Thursday, March 20, 2014

Blue is the Warmest Color (2013): Lesbian Origins

Blue is the Warmest Color (2013)
dir: Abdellatif Kechiche

There are four things you should know going in to Blue is the Warmest Color. Life is long. Sexuality is fluid. The movie is set in the late '90s into early '00s. And, director Abdellatif Kechiche is an asshole.

Based on a graphic novel by Julie Maroh, Blue is the Warmest Color is a dissection of the early life of Adele, a pansexual woman who finds her first love with the blue-haired artist Emma. Blue just isn't about the romance of Adele and Emma. Instead, it's Adele's coming out story, her first romance, and the dissolving of that relationship. It's the greatest hits of the first moments of a lesbian...as told by a lesbian, then interpreted by a straight man and woman, and portrayed by 2 more straight women.

As a film, Blue is the Warmest Color is too long by an hour (it takes 45 minutes before Adele and Emma even meet), but it is gorgeously filmed and portrayed (except for the seemingly hardcore sex scenes, which we'll get to in a minute). But, there's a problem beyond the pretentiously long editing, and it is the heteronormative styling of queers in love.

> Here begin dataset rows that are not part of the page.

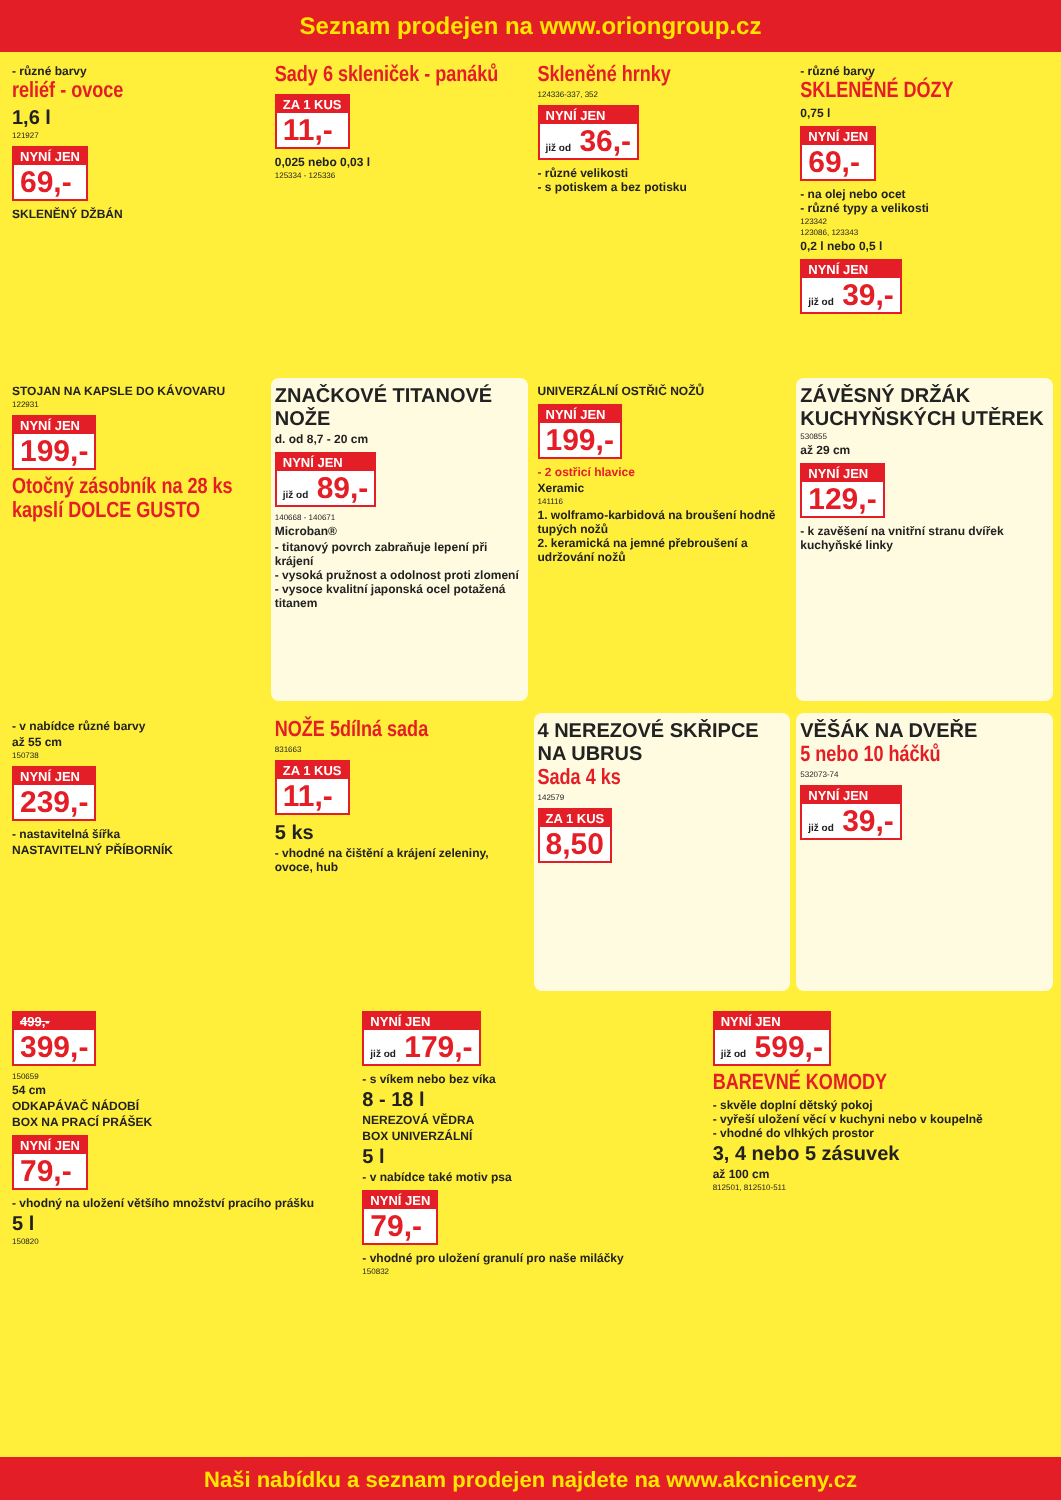Seznam prodejen na www.oriongroup.cz
- různé barvy
reliéf - ovoce
1,6 l
121927
NYNÍ JEN 69,-
SKLENĚNÝ DŽBÁN
Sady 6 skleniček - panáků
ZA 1 KUS 11,-
0,025 nebo 0,03 l
125334 - 125336
Skleněné hrnky
124336-337, 352
NYNÍ JEN již od 36,-
- různé velikosti
- s potiskem a bez potisku
- různé barvy
SKLENĚNÉ DÓZY
0,75 l
NYNÍ JEN 69,-
- na olej nebo ocet
- různé typy a velikosti
123342
123086, 123343
0,2 l nebo 0,5 l
NYNÍ JEN již od 39,-
STOJAN NA KAPSLE DO KÁVOVARU
122931
NYNÍ JEN 199,-
Otočný zásobník na 28 ks kapslí DOLCE GUSTO
ZNAČKOVÉ TITANOVÉ NOŽE
d. od 8,7 - 20 cm
NYNÍ JEN již od 89,-
140668 - 140671
Microban®
- titanový povrch zabraňuje lepení při krájení
- vysoká pružnost a odolnost proti zlomení
- vysoce kvalitní japonská ocel potažená titanem
UNIVERZÁLNÍ OSTŘIČ NOŽŮ
NYNÍ JEN 199,-
- 2 ostřicí hlavice
Xeramic
141116
1. wolframo-karbidová na broušení hodně tupých nožů
2. keramická na jemné přebroušení a udržování nožů
ZÁVĚSNÝ DRŽÁK KUCHYŇSKÝCH UTĚREK
530855
až 29 cm
NYNÍ JEN 129,-
- k zavěšení na vnitřní stranu dvířek kuchyňské linky
- v nabídce různé barvy
až 55 cm
150738
NYNÍ JEN 239,-
- nastavitelná šířka
NASTAVITELNÝ PŘÍBORNÍK
NOŽE 5dílná sada
831663
ZA 1 KUS 11,-
5 ks
- vhodné na čištění a krájení zeleniny, ovoce, hub
4 NEREZOVÉ SKŘIPCE NA UBRUS
Sada 4 ks
142579
ZA 1 KUS 8,50
VĚŠÁK NA DVEŘE
5 nebo 10 háčků
532073-74
NYNÍ JEN již od 39,-
499,- 399,-
150659
54 cm
ODKAPÁVAČ NÁDOBÍ
BOX NA PRACÍ PRÁŠEK
NYNÍ JEN 79,-
- vhodný na uložení většího množství pracího prášku
5 l
150820
NYNÍ JEN již od 179,-
- s víkem nebo bez víka
8 - 18 l
NEREZOVÁ VĚDRA
BOX UNIVERZÁLNÍ
5 l
- v nabídce také motiv psa
NYNÍ JEN 79,-
- vhodné pro uložení granulí pro naše miláčky
150832
NYNÍ JEN již od 599,-
BAREVNÉ KOMODY
- skvěle doplní dětský pokoj
- vyřeší uložení věcí v kuchyni nebo v koupelně
- vhodné do vlhkých prostor
3, 4 nebo 5 zásuvek
až 100 cm
812501, 812510-511
Naši nabídku a seznam prodejen najdete na www.akcniceny.cz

There are two forces struggling at work here. The first is that the graphic novel source material was written and understood by Julie Maroh, a lesbian. The second is the heteroness of Kechiche and Ghalia Lacroix. With these two forces, Blue is the Warmest Color is trying to be a cross-over film for lesbians from the ghetto stylings of queer culture into the arty stylings of hetero culture by being adapted by straight people. While there are good intentions at work, for the largest part, there still remains the questions of queer narrative appropriation.

2013 is turning up to be one of the weirdest years for queer cinema and cultural appropriation. Not only is there Blue is the Warmest Color, but there is also Dallas Buyers Club, which made a very hetero narrative out of a much more complicated story. Dallas Buyers Club, the true story, was about a bisexual slutty dude who got AIDS through a blood transplant and set up shop to help out the gay community. The movie was about a homophobic straight dude who became more accepting of the gay community through the help of the flighty magical trans pixie (a completely invented character who does not exist in real life). Dallas Buyers Club won 2 oscars.

Also in 2013, James Franco was exposing the queer lifestyle for his own personal advancement. He released Kink and Interior. Leather Bar., both of which dealt, in part, with understanding queer sexuality as well as the hetero position to queer sexuality.

Blue is the Warmest Color falls somewhere between these two poles. It does absolutely nothing to advance the understanding of queer life, nor does it completely disrespect the lesbian lifestyle portrayed within its THREE HOUR RUNNING TIME. Much of this running time is spent on extended conversations about such exhilarating topics as French Literature, art, spaghetti, and the job market. There is exactly one scene of lesbian fear in high school, then it we flitter away from the bullying as if it was lip service in order to get to the first sex scene. After all, by that time, we're over an hour into the film.

Then, we get to the sex scenes which have been both celebrated (largely by straight men), and derided as exploitative (largely by feminists). Not having really watched two lesbians fuck, I cannot comment...but I have to say that there is a hell of a lot of hilarious positions that look like they amount to bumping pussies. The positions look like they would be better with strap-ons, but no strap-ons were pretended to be used in this production. It reminded me of Skinemax portrayals of lesbian sex more than anything.

The movie, outside of the bullying lip service and the hardcore fake sex, is almost a transplant of a traditional hetero narrative. With Emma being the butchy male role while Adele is the femmey female role. Adele has no ego or life outside of Emma, being completely obsessed with her first romance (isn't that true of many first loves if they don't happen during high school?). Emma is the forceful one who drives most of the relationship. Emma's cheating is never called out by Adele, even though Adele's cheating is called out by Emma. Making an even more obvious hetero plot point, showing a non-understanding of the lesbian lifestyle.

Fortunately, though, even Adele is treated as a human. Emma is too. Which is more than you can say for most of the American romances. Does that mean Blue is the Warmest Color is good? Kind of. It's safe, hetero-friendly, hetero-acceptable filmmaking that doesn't insult the homosexual community. It may lead to acceptance. And, some of lesbians may really like this attempt at an ultimate story of the first 15 years of active lesbianism. But, ultimately, it's too long, too meandering, and too straight of an adaptation to be a solid recommendation. It missed the queerness.

P.S. Since this is France in the 1990s, cell phones don't exist and smoking is a symbol for freedom.